Barker, Clive – Imajica 01 – The Fifth Dominion. Part 5

“Should I shave?” he said.

“I wouldn’t worry about it,” she said. “Here’s your clothes.”

He dressed quickly, repairing to his bedroom to find a pair of boots, leaving her to idle in the studio while he did so. The painting of the couple she’d seen on Christmas Night had gone, and his equipment—paints, easel, and primed canvases—had been unceremoniously dumped in a corner. In their place, newspapers, many of their pages bearing reports on a tragedy she had only noted in passing: the death by fire of twenty-one men, women, and children in an arson attack in South London. She didn’t give the reports close scrutiny. There was enough to mourn this gloomy afternoon.

Clem was pale but tearless. He embraced them both at the front door, then ushered them into the house. The Christmas decorations were still up, awaiting Twelfth Night, the perfume of pine needles sharpening the air.

“Before you see him, Gentle,” Clem said. “I should explain that he’s got a lot of drugs in his system, so he drifts in and out. But he wanted to see you so badly.”

“Did he say why?” Gentle asked.

“He doesn’t need a reason, does he?” Clem said softly. “Will you stay, Judy? If you want to see him when Gentle’s been in. . .”

“I’d like that.”

While Clem took Gentle up to the bedroom, Jude went through to the kitchen to make a cup of tea, wishing as she did so that she’d had the foresight to tell Gentle as they drove about how Taylor had talked of him the week before, particularly the tale about his speaking in tongues. It might have provided Gentle with some sense of what Taylor needed to know from him now. The solving of mysteries had been much on Taylor’s mind on Christmas Night. Perhaps now, whether drugged or not, he hoped to win some last reprieve from his confusion. She doubted Gentle would have any answers. The look she’d seen him give the bathroom mirror had been that of a man to whom even his own reflection was a mystery.

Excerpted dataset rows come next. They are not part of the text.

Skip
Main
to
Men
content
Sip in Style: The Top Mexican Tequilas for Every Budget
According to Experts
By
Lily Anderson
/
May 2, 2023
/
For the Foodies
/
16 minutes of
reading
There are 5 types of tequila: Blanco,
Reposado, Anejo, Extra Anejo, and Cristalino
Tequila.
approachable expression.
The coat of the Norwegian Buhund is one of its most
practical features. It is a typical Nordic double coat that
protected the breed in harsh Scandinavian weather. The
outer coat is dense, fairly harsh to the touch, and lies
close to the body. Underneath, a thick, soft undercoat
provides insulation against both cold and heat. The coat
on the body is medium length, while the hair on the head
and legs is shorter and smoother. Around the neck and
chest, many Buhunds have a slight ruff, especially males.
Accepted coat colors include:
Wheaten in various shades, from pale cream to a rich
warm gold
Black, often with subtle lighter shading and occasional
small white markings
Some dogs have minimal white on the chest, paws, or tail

Bedrooms were only ever this hot for sickness or love, Gentle thought as Clem ushered him in: for the sweating out of obsession or contagion. It didn’t always work, of course, in either case, but at least in love failure had its satisfactions. He’d eaten very little since he’d departed the scene in Streatham, and the stale heat made him feel lightheaded. He had to scan the room twice before his eyes settled on the bed in which Taylor lay, so nearly enveloped was it by the soulless attendants of modern death: an oxygen tank with its tubes and mask; a table loaded with dressings and towels; another, with a vomit bowl, bedpan, and towels; and beside them a third, carrying medication and ointments. In the midst of this panoply was the magnet that had drawn them here, who now seemed very like their prisoner. Taylor was propped up on plastic-covered pillows, with his eyes closed. He looked like an ancient. His hair was thin, his frame thinner still, the inner life of his body— bone, nerve, and vein—painfully visible through skin the color of his sheet. It was all Gentle could do not to turn and flee before the man’s eyes flickered open. Death was here again, so soon. A different heat this time, and a different scene, but he was assailed by the same mixture of fear and ineptitude he’d felt in Streatham.

He hung back at the door, leaving Clem to approach the bed first and softly wake the sleeper.

Taylor stirred, an irritated look on his face until his gaze found Gentle. Then the anger at being called back into pain went from his brow, and he said, “You found him.”

“It was Judy, not me,” Clem said.

“Oh, Judy. She’s a wonder,” Taylor murmured.

He tried to reposition himself on the pillow, but the effort was beyond him. His breathing became instantly arduous, and he flinched at some discomfort the motion brought.

“Do you want a painkiller?” Clem asked him.

“No, thanks,” he said. “I want to be clearheaded, so Gentle and I can talk.” He looked across at his visitor, who was still lingering at the door. “Will you talk to me for a while, John?” he said. “Just the two of us?”